Aux Néotropiques, on connaît au moins 379 espèces de plantes myrmécophytes (dont des arbres, des arbustes, des herbes terrestres, des lianes et des épiphytes), représentées par environ 22 familles. Plusieurs épiphytes Tillandsia Les espèces de la famille néotropicale des Broméliacées sont des myrmécophytes. Par rapport aux espèces végétales terrestres, il y a eu peu d'études sur les effets des insectes sur les épiphytes. Cependant, certaines preuves suggèrent la présence de myrmécophytes. Tillandsia espèces pourraient empêcher l'établissement d'épiphytes concurrents car les fourmis associées aux myrmécophytes pourraient réduire l'établissement des graines.

Dans leur nouvelle étude publiée dans AoBP, Vergara-Torres et al. étudié si les fourmis associées au myrmécophyte Tillandsia caput-méduses retirer ses graines et les graines des autres sympatriques non myrmécophytes Tillandsia espèce dans une forêt tropicale sèche du centre-sud du Mexique. Dans l'étude, ils ont enregistré la diversité des fourmis associées à l'espèce et testé expérimentalement si les fourmis étaient associées à l'élimination de ses graines et des graines d'autres espèces sympatriques non myrmécophytes de Tillandsia. Ils ont également étudié si l'enlèvement des graines par les fourmis correspondait à la charge d'épiphytes dans les espèces préférées (Bursera copallifera) et limitant les espèces phorophytes (B. fagaroïdes, Ipomée pauciflora et Sapium macrocarpe).

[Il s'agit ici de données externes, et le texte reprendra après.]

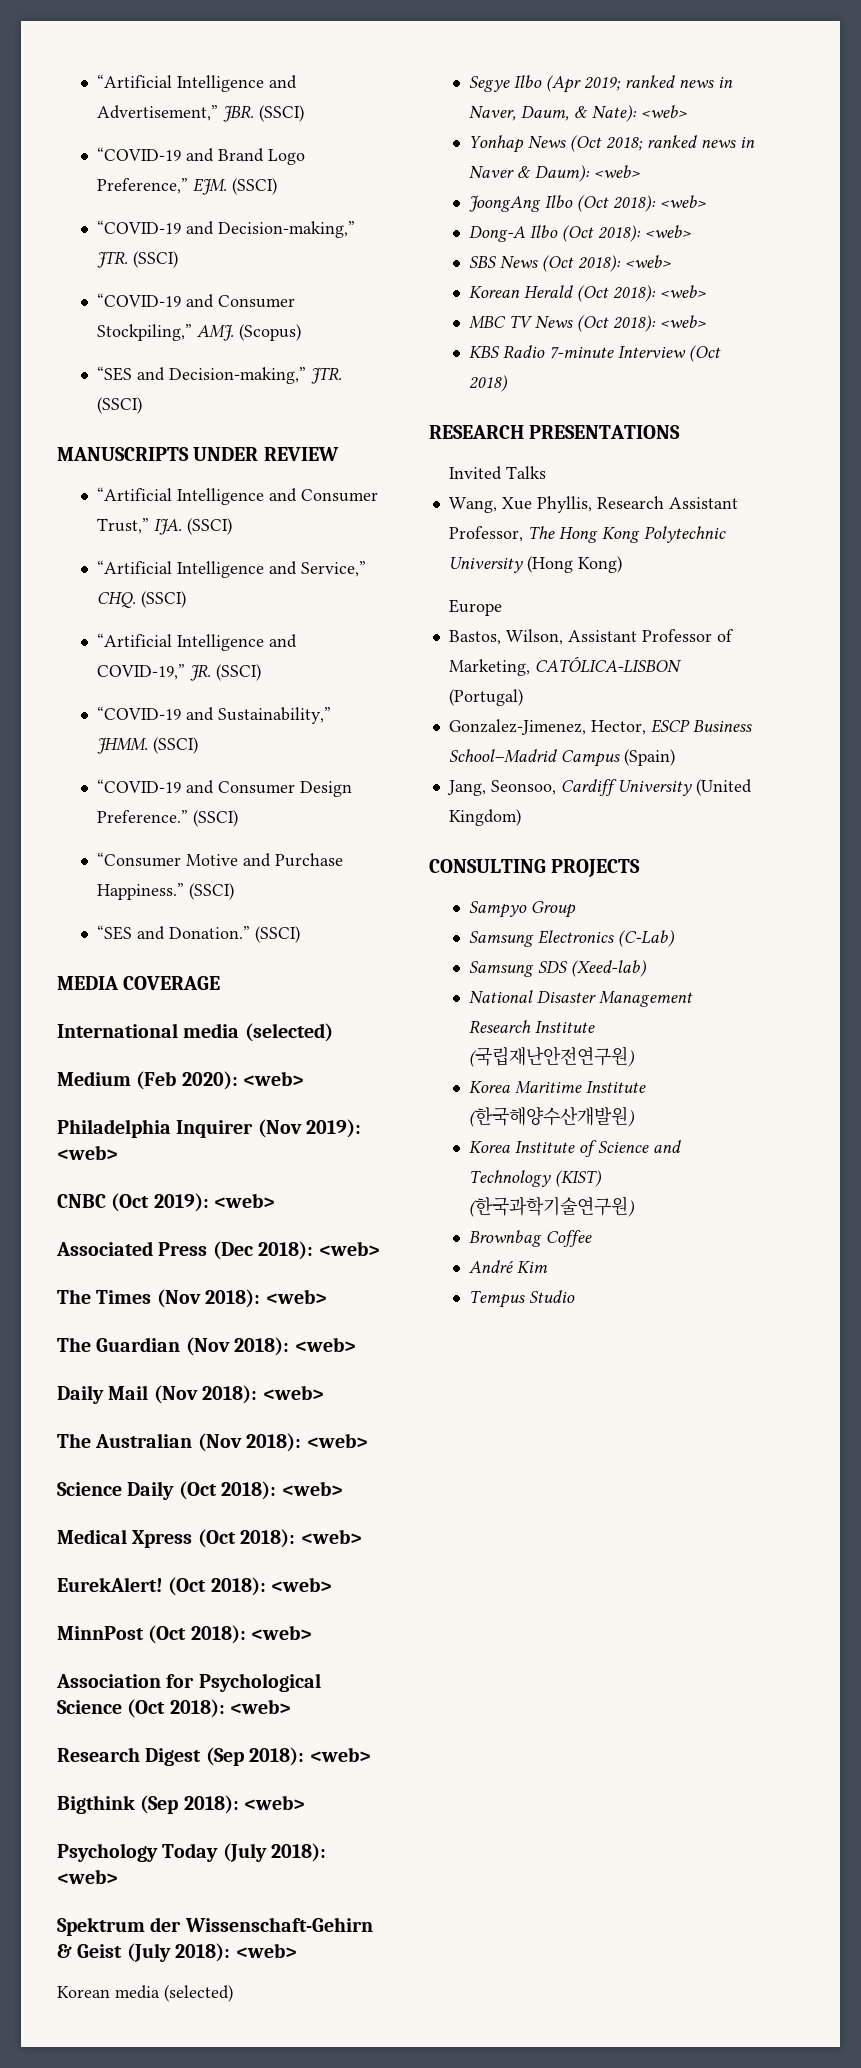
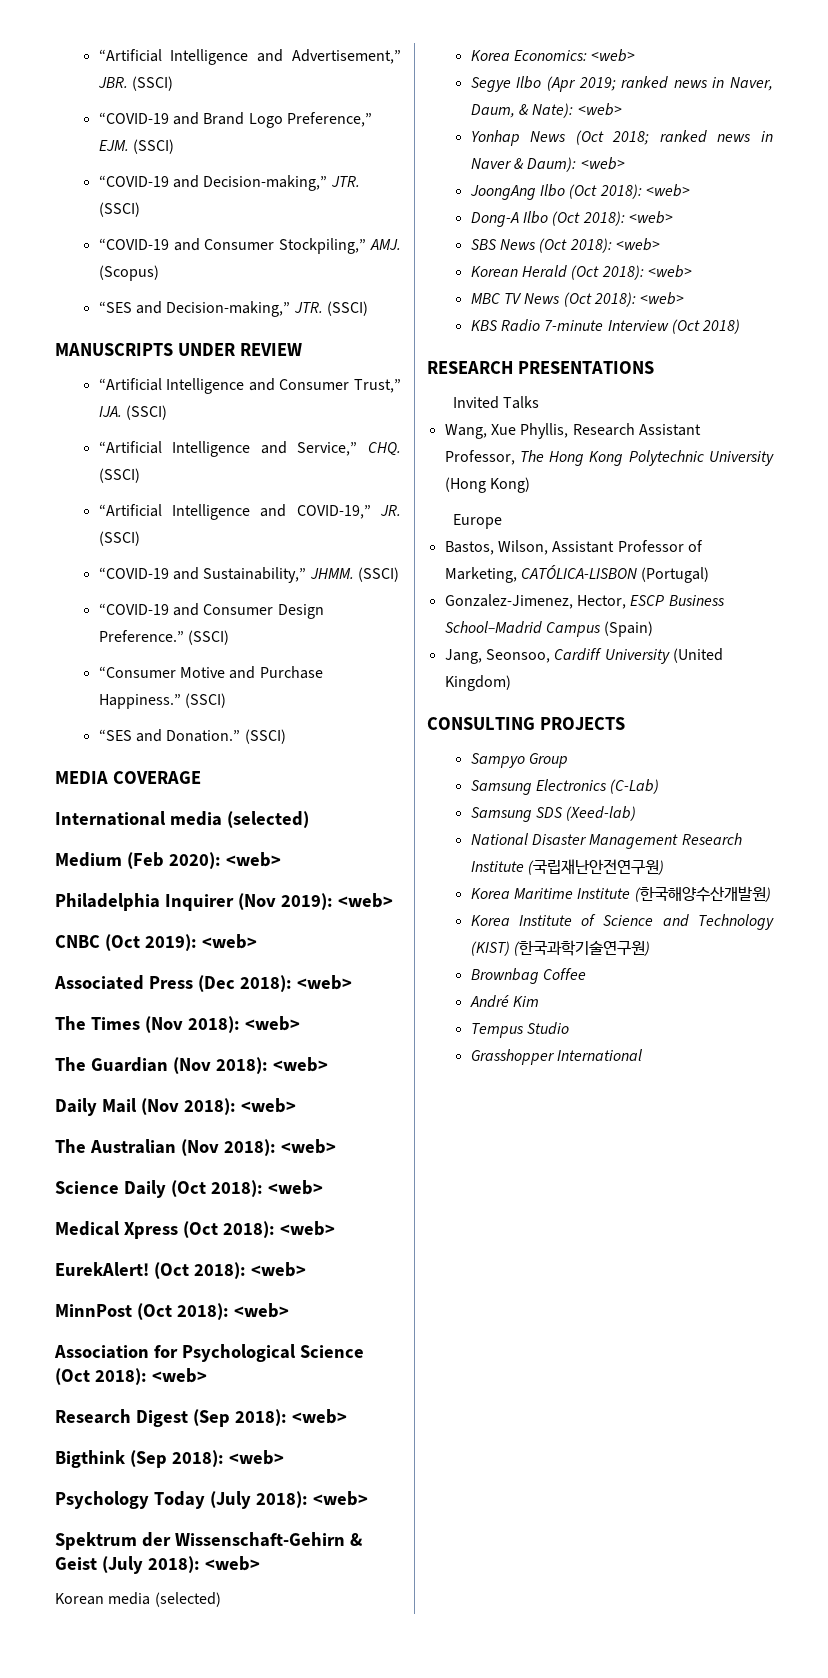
(233, 1993) none -> [470,49,636,62] // Korea Economics: <web>
(575, 1296) none -> [470,1049,643,1065] // Grasshopper International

Dans leur étude, ils ont découvert que les fourmis associées au myrmécophyte Tillandsia caput-méduses réduit la densité des graines de tous les Tillandsia espèces étudiées, dont celles du myrmécophyte T. caput-méduses. Cette activité des fourmis est néfaste pour le myrmécophyte et est plus intense là où la diversité des fourmis est plus élevée, probablement parce que la compétition entre fourmis augmente. L'élimination des graines par les fourmis s'est avérée indépendante des espèces de phorophytes. Les auteurs ont conclu que bien que les fourmis puissent apporter des avantages aux T. caput-méduses ils pourraient également réduire leur abondance. Ils espèrent que les recherches futures aideront à expliquer l'effet des fourmis sur d'autres aspects de la croissance et de la reproduction de cette espèce.